- WHAT THE TASK ASKS -
Exact reproduction required: the lines below from the line with "line: (715, 120)" to the line with "part: (526, 605) -> (575, 846), size x1.43", both ends included, and no others.
━━ DATA FOR THE TASK ━━
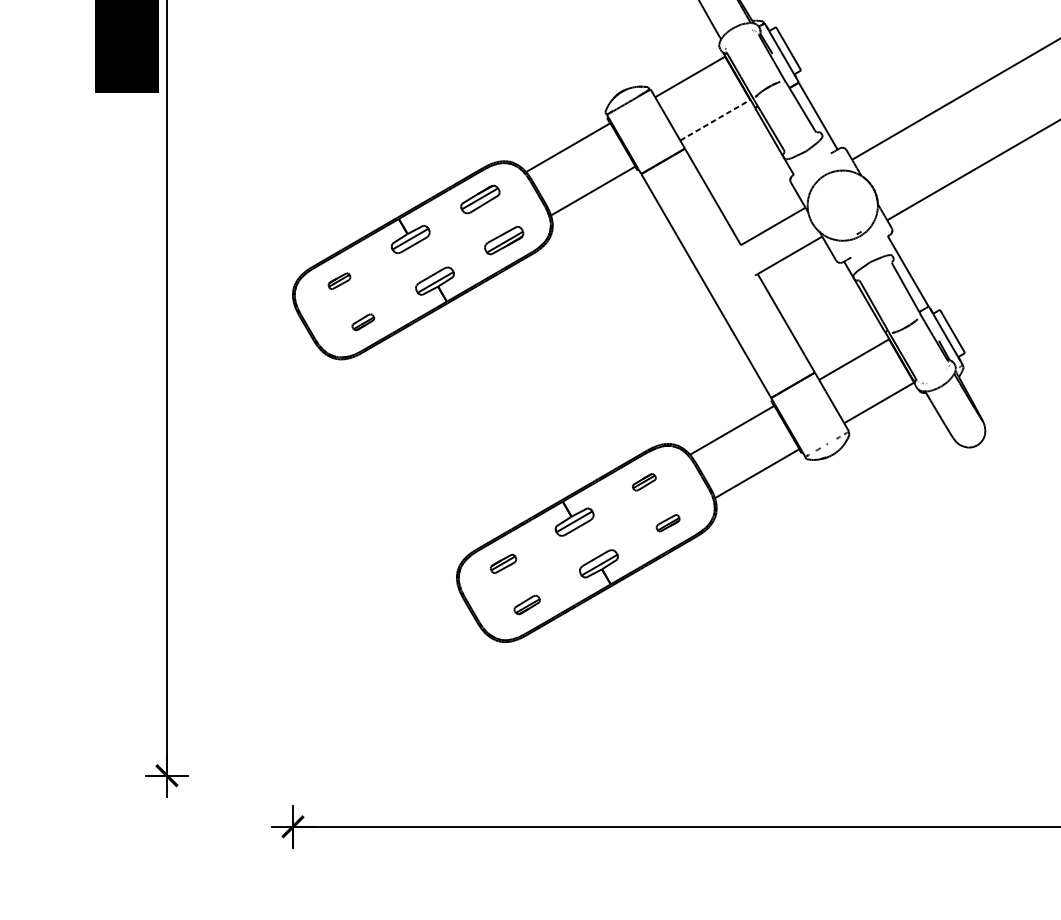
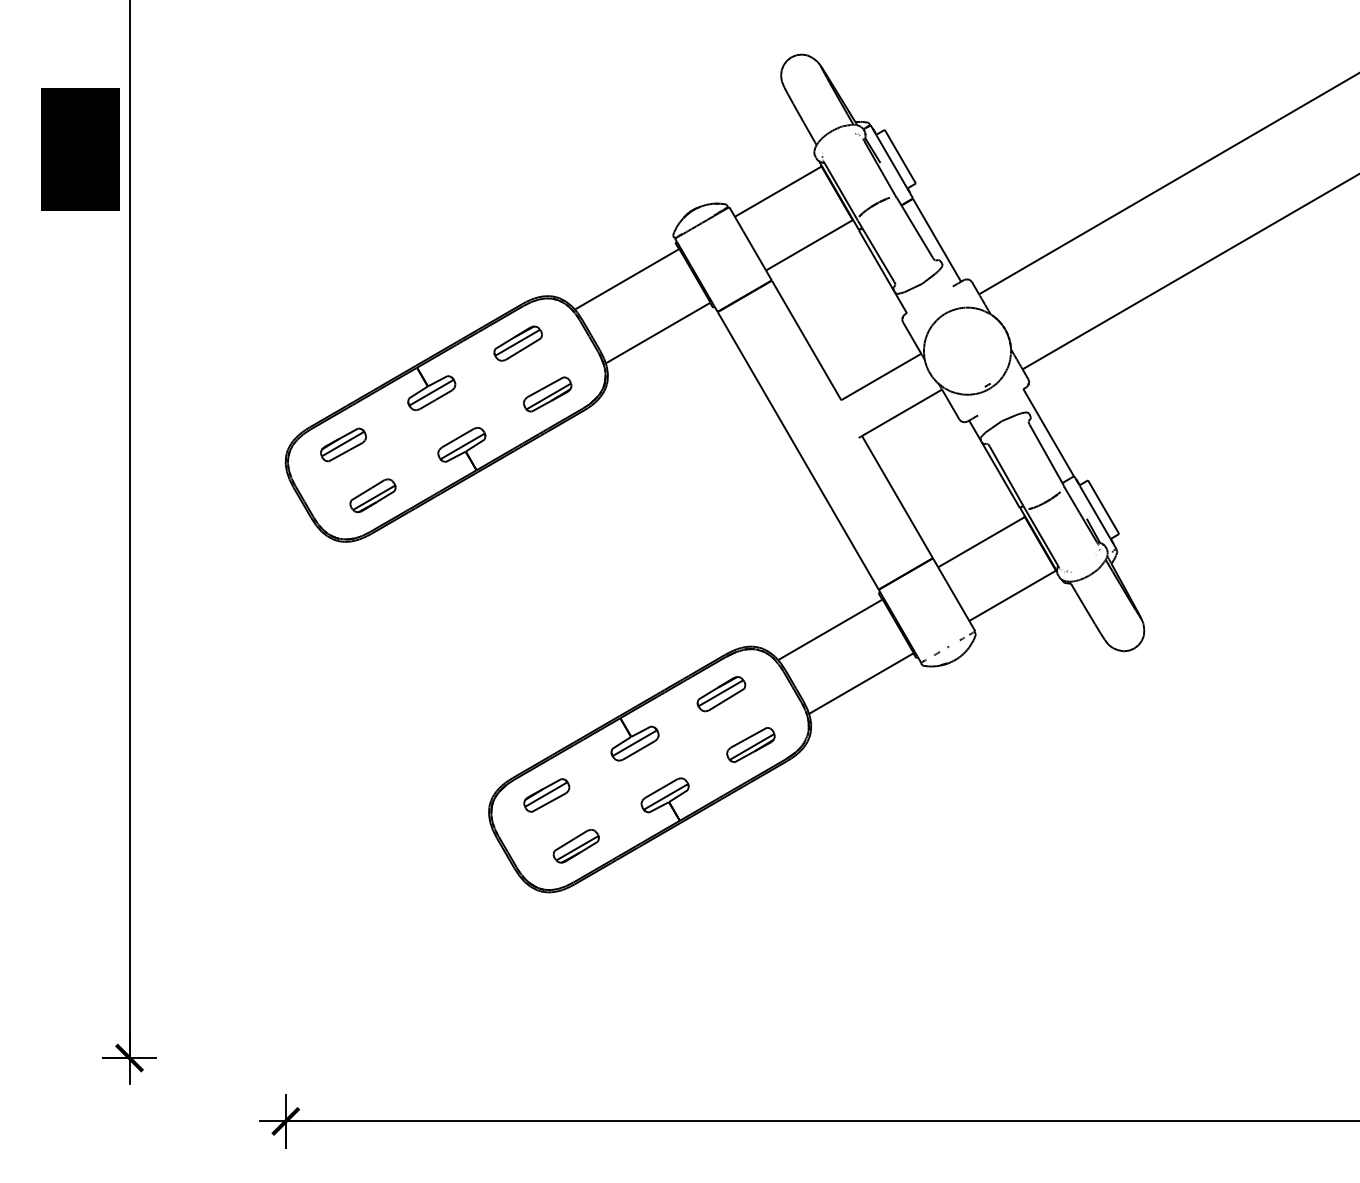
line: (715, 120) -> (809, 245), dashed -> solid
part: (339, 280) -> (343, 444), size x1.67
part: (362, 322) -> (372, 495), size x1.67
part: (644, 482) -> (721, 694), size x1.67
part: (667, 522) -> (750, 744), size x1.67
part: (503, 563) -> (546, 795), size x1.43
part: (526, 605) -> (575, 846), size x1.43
━━━
━━ DATA FOR THE TASK ━━
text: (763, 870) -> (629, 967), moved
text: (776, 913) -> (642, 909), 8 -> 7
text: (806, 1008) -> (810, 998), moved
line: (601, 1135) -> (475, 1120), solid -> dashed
━━━
━━ DATA FOR THE TASK ━━
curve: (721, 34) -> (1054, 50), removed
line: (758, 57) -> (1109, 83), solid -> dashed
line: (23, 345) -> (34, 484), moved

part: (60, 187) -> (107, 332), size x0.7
━━━
- COMPLETED TASK -
line: (715, 120) -> (809, 245), dashed -> solid
part: (339, 280) -> (343, 444), size x1.67
part: (362, 322) -> (372, 495), size x1.67
part: (644, 482) -> (721, 694), size x1.67
part: (667, 522) -> (750, 744), size x1.67
part: (503, 563) -> (546, 795), size x1.43
part: (526, 605) -> (575, 846), size x1.43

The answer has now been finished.